- [Recorded data]:
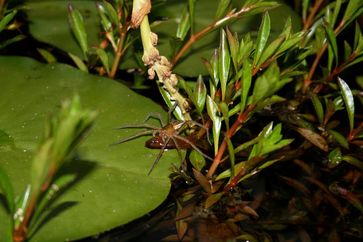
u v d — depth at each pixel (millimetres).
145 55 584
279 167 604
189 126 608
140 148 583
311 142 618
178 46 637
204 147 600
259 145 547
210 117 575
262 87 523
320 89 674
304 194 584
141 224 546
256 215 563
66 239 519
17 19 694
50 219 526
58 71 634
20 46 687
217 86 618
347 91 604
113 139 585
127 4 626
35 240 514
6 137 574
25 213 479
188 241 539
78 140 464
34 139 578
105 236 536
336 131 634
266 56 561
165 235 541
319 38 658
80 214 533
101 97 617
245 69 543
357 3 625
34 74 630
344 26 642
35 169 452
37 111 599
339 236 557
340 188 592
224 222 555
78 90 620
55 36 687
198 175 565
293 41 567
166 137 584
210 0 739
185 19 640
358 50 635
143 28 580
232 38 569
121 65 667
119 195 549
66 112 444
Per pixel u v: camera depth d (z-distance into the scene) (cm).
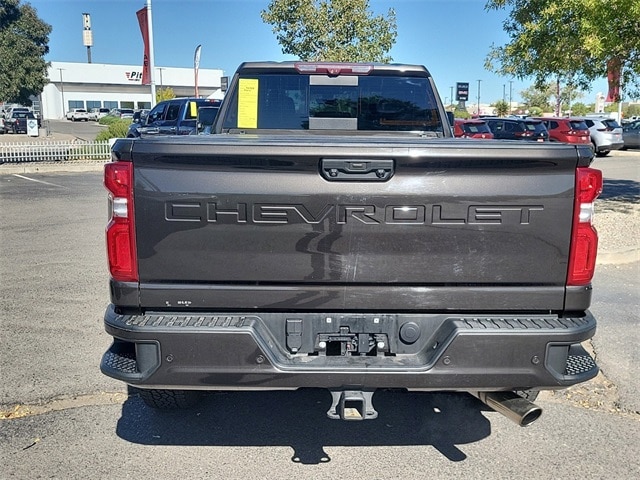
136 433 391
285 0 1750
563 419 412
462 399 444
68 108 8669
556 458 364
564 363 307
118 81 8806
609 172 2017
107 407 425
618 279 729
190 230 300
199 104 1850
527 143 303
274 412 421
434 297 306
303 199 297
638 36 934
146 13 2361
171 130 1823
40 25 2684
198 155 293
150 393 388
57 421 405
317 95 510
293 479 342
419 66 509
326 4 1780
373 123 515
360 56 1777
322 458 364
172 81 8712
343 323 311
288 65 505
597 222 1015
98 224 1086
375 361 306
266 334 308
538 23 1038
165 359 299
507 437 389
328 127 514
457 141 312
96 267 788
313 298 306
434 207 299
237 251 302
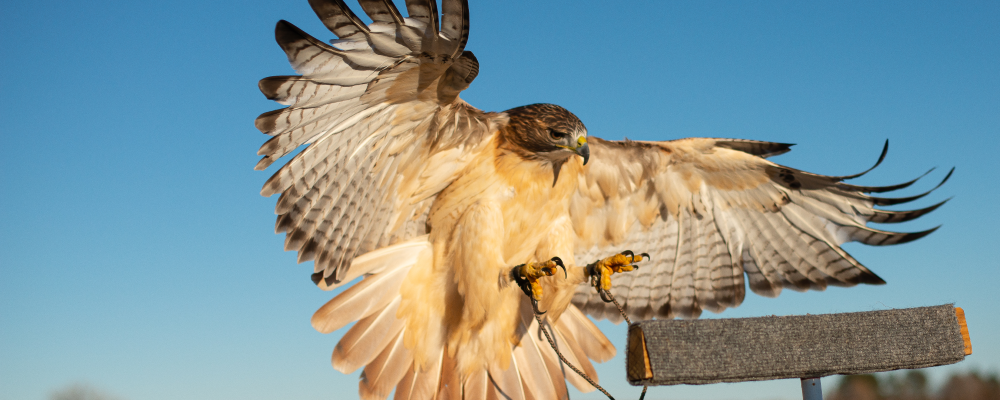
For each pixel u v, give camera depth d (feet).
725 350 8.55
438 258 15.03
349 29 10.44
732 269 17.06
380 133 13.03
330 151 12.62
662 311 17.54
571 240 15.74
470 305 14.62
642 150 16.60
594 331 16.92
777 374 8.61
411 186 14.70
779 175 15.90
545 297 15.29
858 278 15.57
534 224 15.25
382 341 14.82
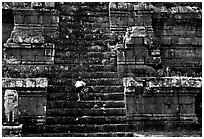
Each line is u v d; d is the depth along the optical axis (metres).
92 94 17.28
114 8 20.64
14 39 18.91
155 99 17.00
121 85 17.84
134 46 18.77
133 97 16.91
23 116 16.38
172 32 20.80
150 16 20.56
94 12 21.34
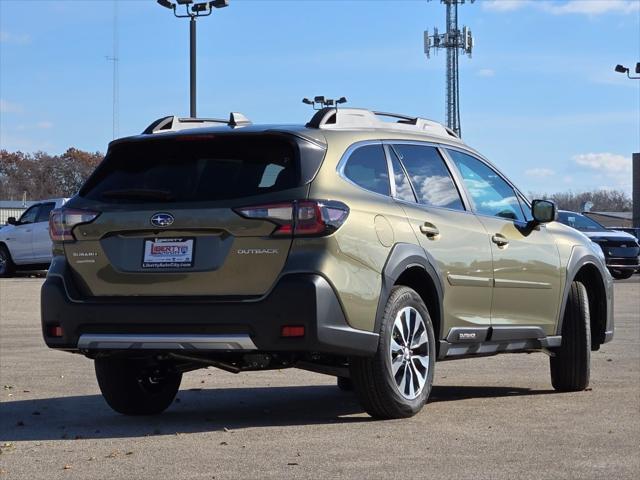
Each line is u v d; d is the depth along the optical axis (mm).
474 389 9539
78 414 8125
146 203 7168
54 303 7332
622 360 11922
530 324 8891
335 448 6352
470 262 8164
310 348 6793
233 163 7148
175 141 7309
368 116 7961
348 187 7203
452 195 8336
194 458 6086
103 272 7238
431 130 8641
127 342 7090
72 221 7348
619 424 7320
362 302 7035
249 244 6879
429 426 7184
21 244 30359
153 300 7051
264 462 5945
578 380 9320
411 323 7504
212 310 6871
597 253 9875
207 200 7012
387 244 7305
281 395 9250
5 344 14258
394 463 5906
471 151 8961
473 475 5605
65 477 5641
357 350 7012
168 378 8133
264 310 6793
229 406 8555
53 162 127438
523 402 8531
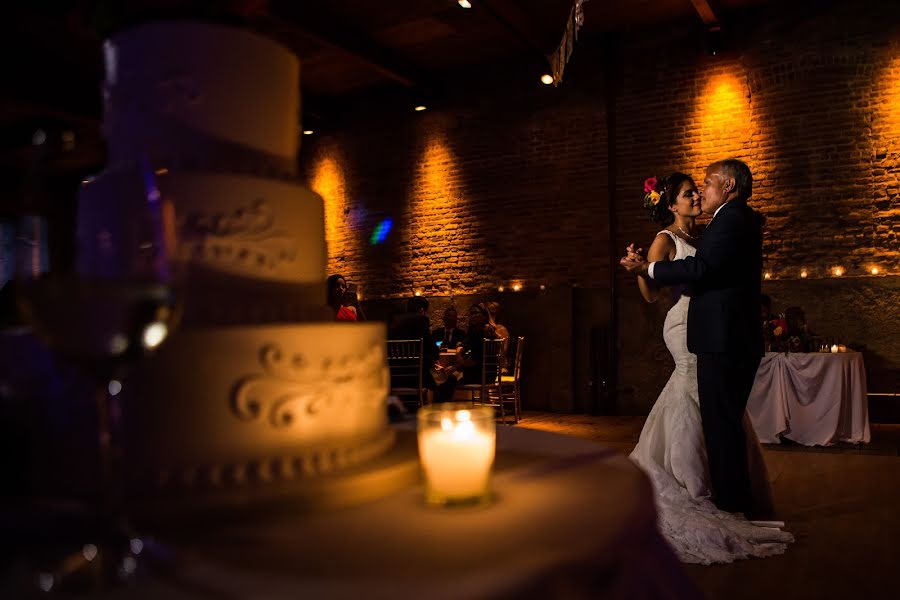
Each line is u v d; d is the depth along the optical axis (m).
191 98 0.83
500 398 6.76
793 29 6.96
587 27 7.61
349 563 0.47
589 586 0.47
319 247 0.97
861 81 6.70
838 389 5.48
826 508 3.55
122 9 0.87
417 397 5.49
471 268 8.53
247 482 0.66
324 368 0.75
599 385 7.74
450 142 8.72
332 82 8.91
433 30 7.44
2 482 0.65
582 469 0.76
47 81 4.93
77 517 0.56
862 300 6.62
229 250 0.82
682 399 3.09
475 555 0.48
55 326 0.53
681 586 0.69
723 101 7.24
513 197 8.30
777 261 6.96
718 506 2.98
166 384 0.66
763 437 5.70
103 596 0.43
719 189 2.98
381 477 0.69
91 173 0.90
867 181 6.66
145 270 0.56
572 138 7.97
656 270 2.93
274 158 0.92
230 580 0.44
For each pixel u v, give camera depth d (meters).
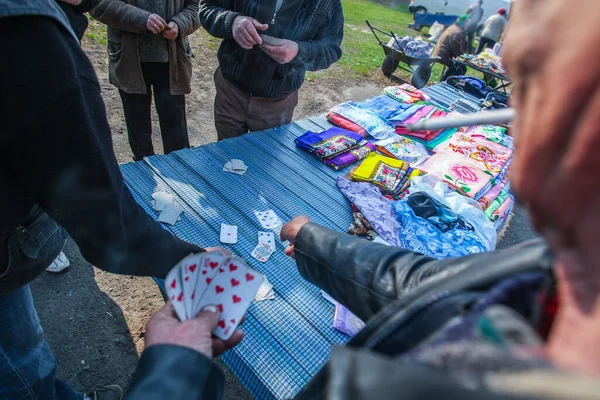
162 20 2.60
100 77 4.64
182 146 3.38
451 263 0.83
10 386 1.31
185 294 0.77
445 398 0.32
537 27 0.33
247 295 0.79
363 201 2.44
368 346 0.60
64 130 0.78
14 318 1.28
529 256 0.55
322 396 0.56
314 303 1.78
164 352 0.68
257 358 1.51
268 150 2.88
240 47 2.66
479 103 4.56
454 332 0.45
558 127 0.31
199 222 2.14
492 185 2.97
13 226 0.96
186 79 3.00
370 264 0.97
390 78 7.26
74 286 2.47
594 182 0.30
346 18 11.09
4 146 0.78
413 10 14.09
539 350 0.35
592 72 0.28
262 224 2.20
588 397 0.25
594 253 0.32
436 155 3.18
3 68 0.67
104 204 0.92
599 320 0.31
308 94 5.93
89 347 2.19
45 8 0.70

* * *

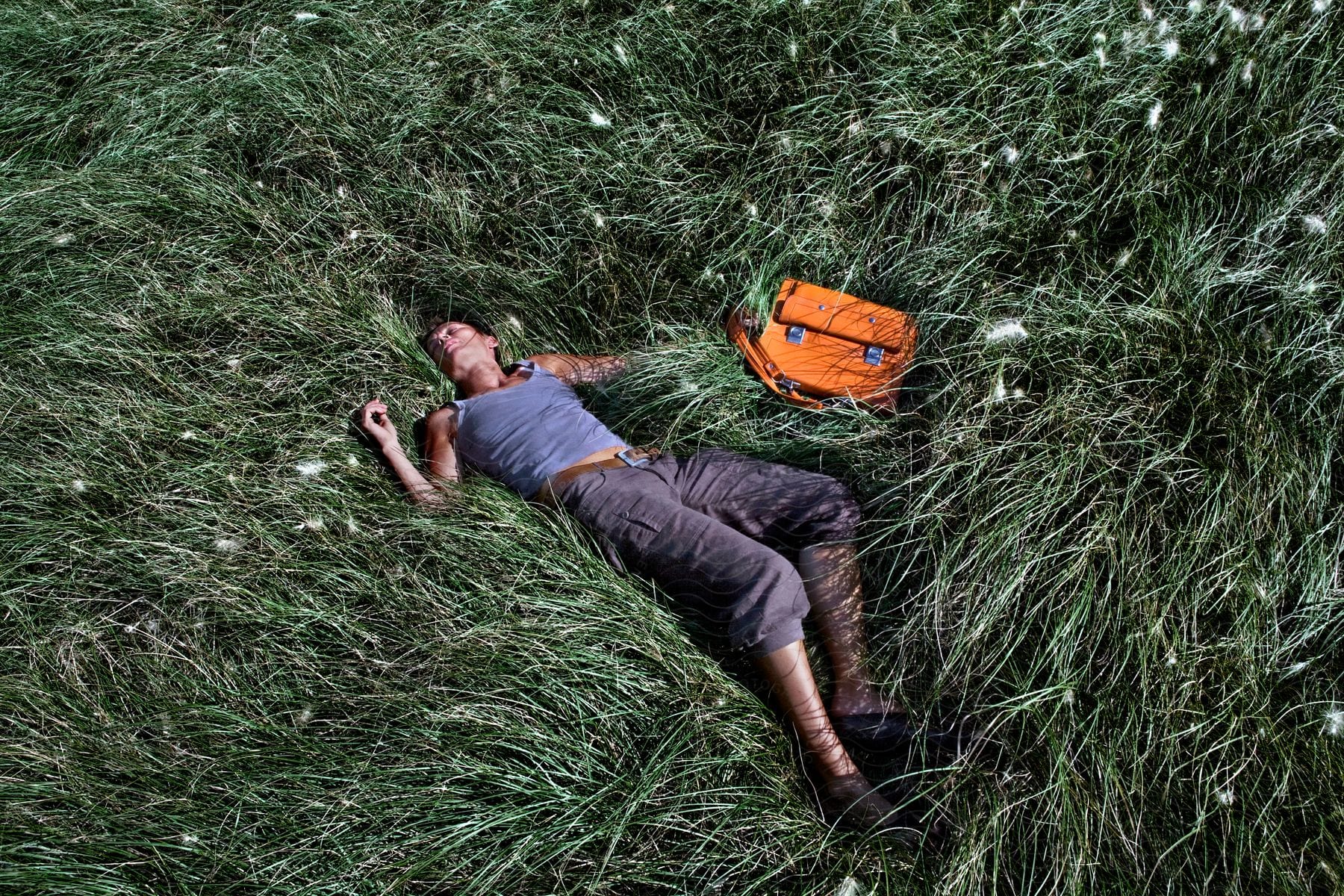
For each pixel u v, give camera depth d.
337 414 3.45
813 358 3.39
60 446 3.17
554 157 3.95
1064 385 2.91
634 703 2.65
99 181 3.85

- [Work required]: Show all lines from the entries that hold "along".

- [Answer area]:
Each line is u v d; d is the depth along the optical axis (metres).
Each line is u v d; d is the depth along the optical axis (mm).
Each line is u v d; d is the depth along the optical axis (m).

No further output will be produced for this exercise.